Vantagens e inconvenientes
As florestas continuam a ser sobreexploradas e a cultura do bambu vai inevitavelmente tornar-se cada vez mais importante. “É uma planta que pode servir para imensas coisas”, declara Francesca Ambrosini, representante na Europa da International Network for Bamboo and Rattam (INBAR) (Rede Internacional de bambu e cana-da-índia), uma ONG financiada pelas Nações Unidas e pela União Europeia. Esta associação faz a promoção de produtos como o papel, os têxteis (tecidos extremamente sedosos, absorventes e antibacterianos) e cosméticos fabricados a partir do bambu, graças a técnicas desenvolvidas nos últimos anos. O próximo grande alvo é o sector da construção, em que a Europa se deixou atrasar bastante. A partir de modelos realizados por Velez para o VitraDesign Museum, na Alemanha, a INBAR trabalha na concepção de casas moduláveis de painéis de bambu, adaptadas aos climas europeus e que deverão custar 70 libras por metro quadrado (106 euros). As primeiras devem estar a fincionar no final deste ano. “A utilização do bambu beneficia directamente as populações dos países pobres ou em vias de desenvolvimento, onde cresce”,comenta Shyam Paudel, da INBAR.
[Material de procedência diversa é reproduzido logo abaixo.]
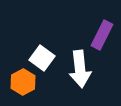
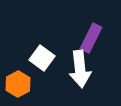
purple rectangle: moved 11 px left, 3 px down
orange hexagon: moved 5 px left, 2 px down
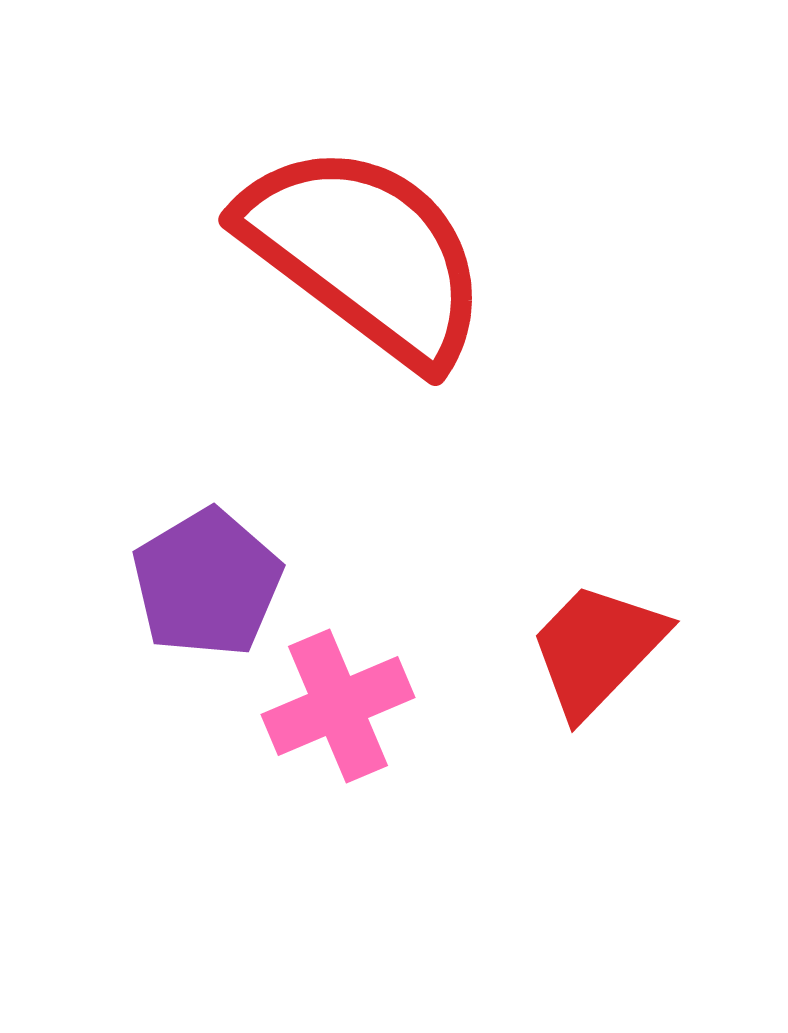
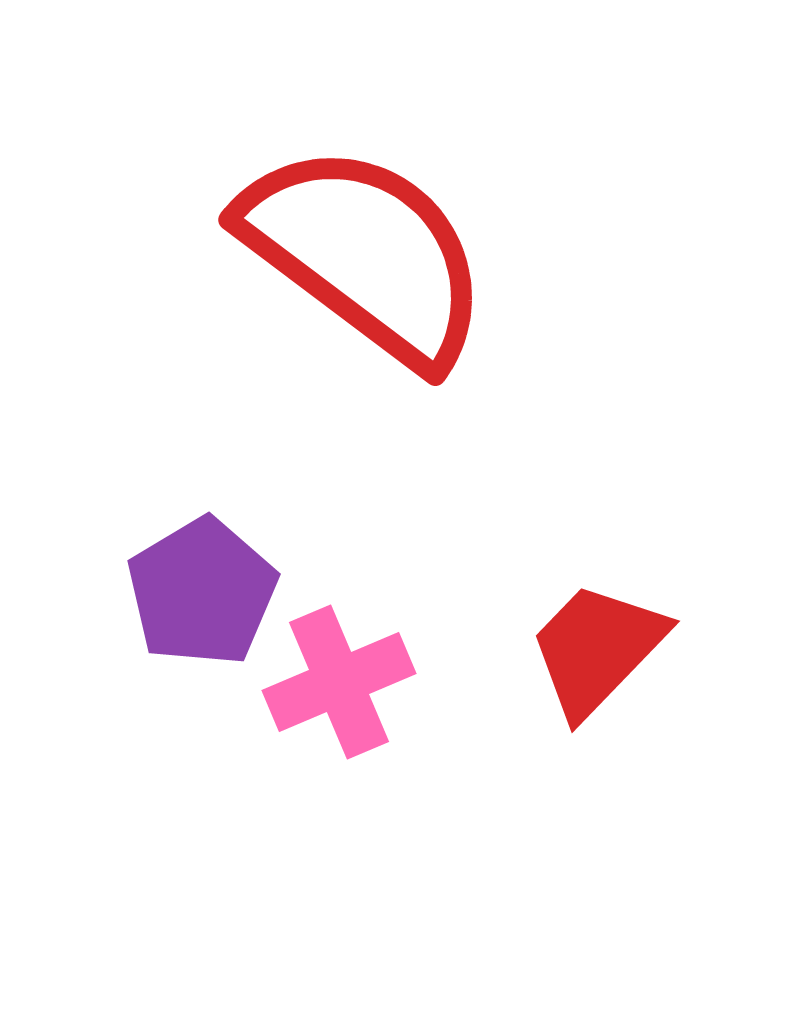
purple pentagon: moved 5 px left, 9 px down
pink cross: moved 1 px right, 24 px up
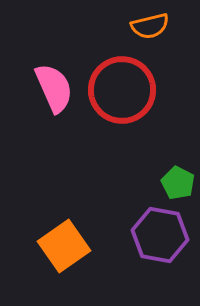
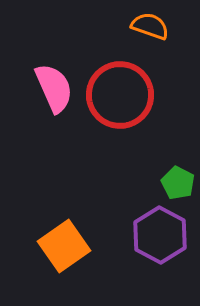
orange semicircle: rotated 147 degrees counterclockwise
red circle: moved 2 px left, 5 px down
purple hexagon: rotated 18 degrees clockwise
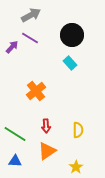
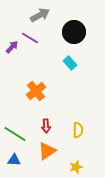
gray arrow: moved 9 px right
black circle: moved 2 px right, 3 px up
blue triangle: moved 1 px left, 1 px up
yellow star: rotated 16 degrees clockwise
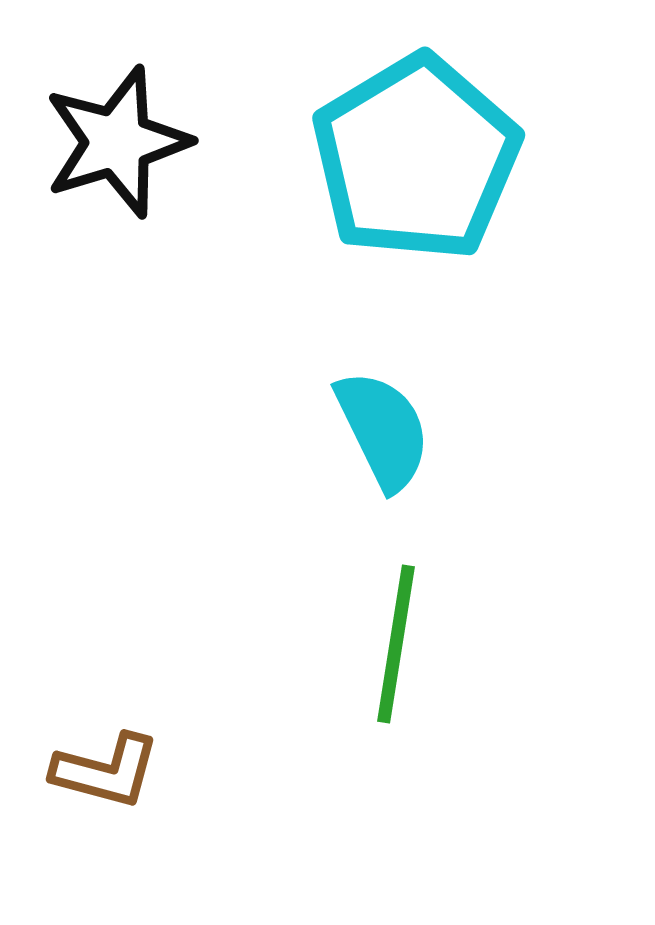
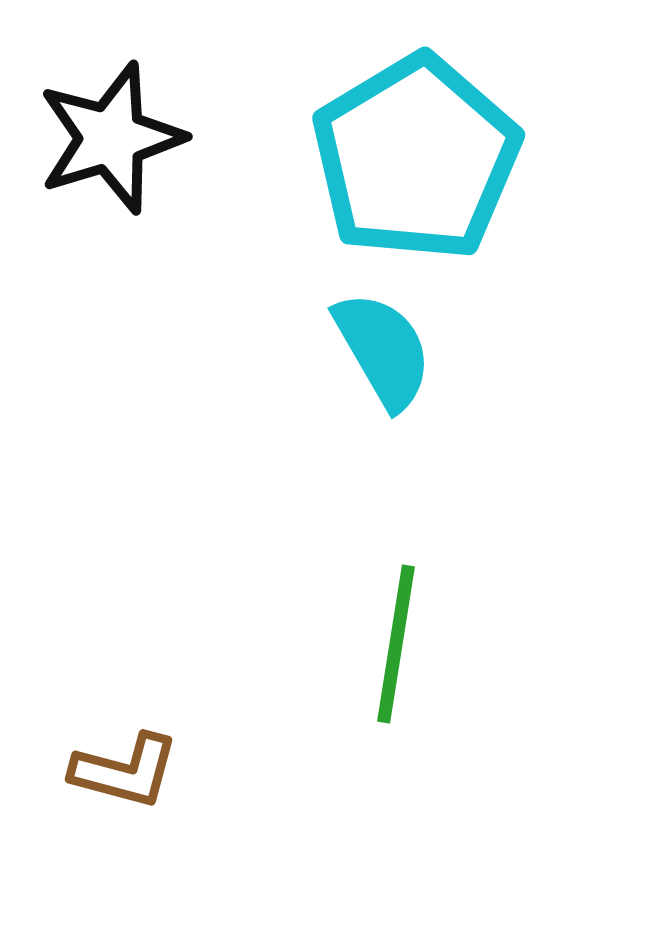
black star: moved 6 px left, 4 px up
cyan semicircle: moved 80 px up; rotated 4 degrees counterclockwise
brown L-shape: moved 19 px right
Mas nem tudo é sorridente no mundo do bambu. Algumas espécies podem tornar-se incontroláveis e colonizar rapidamente grandes extensões de terreno. A palnta está também sujeita ao ataque do “lyctus”, um insecto xilófago, pelo que os produtos acabados devem ser em geral pré-tratados. Além disso, a transformação do bambu em laminados não é isenta de consequências ambientais, em especial se for descorado. Mais preocupante ainda é que não existe até ao momento, na Europa e nos Estados Unidos (à excepção do Havai), nenhuma plantação comercial de bambus de construção. A maior parte é proveniente da China, da Índia, do Vietname e da América Latina. A China teria, em 2005, 5,4 milhões de hectares de bambu, ou seja, 2,7 por cento das suas florestas. Todas as casas vendidas pelo Bamboo Techonolgies provêm do Vietname, sob a forma de “kits” de montagem. A necessidade de expedir bambu e produtos dele derivados para todo o mundo torna-o menos respeitador do ambiente do que se poderia pensar. “Como em relação a muitas matérias-primas o transporte é um problema”, confirma Sally Hall, da Association for Environment Conscious Building, uma organização britânica que trabalha na criação de um “patamar de ouro” para casas com “quase zero” emissões.
Mas para os amantes do bambu, as vantagens compensam amplamente os defeitos e divulgam a sua mensagem com um fervor religioso. É o caso da arquitecta Gale Goldberg “Façam o bambu entrar na vossa vida” exorta no livro Bamboo Style.”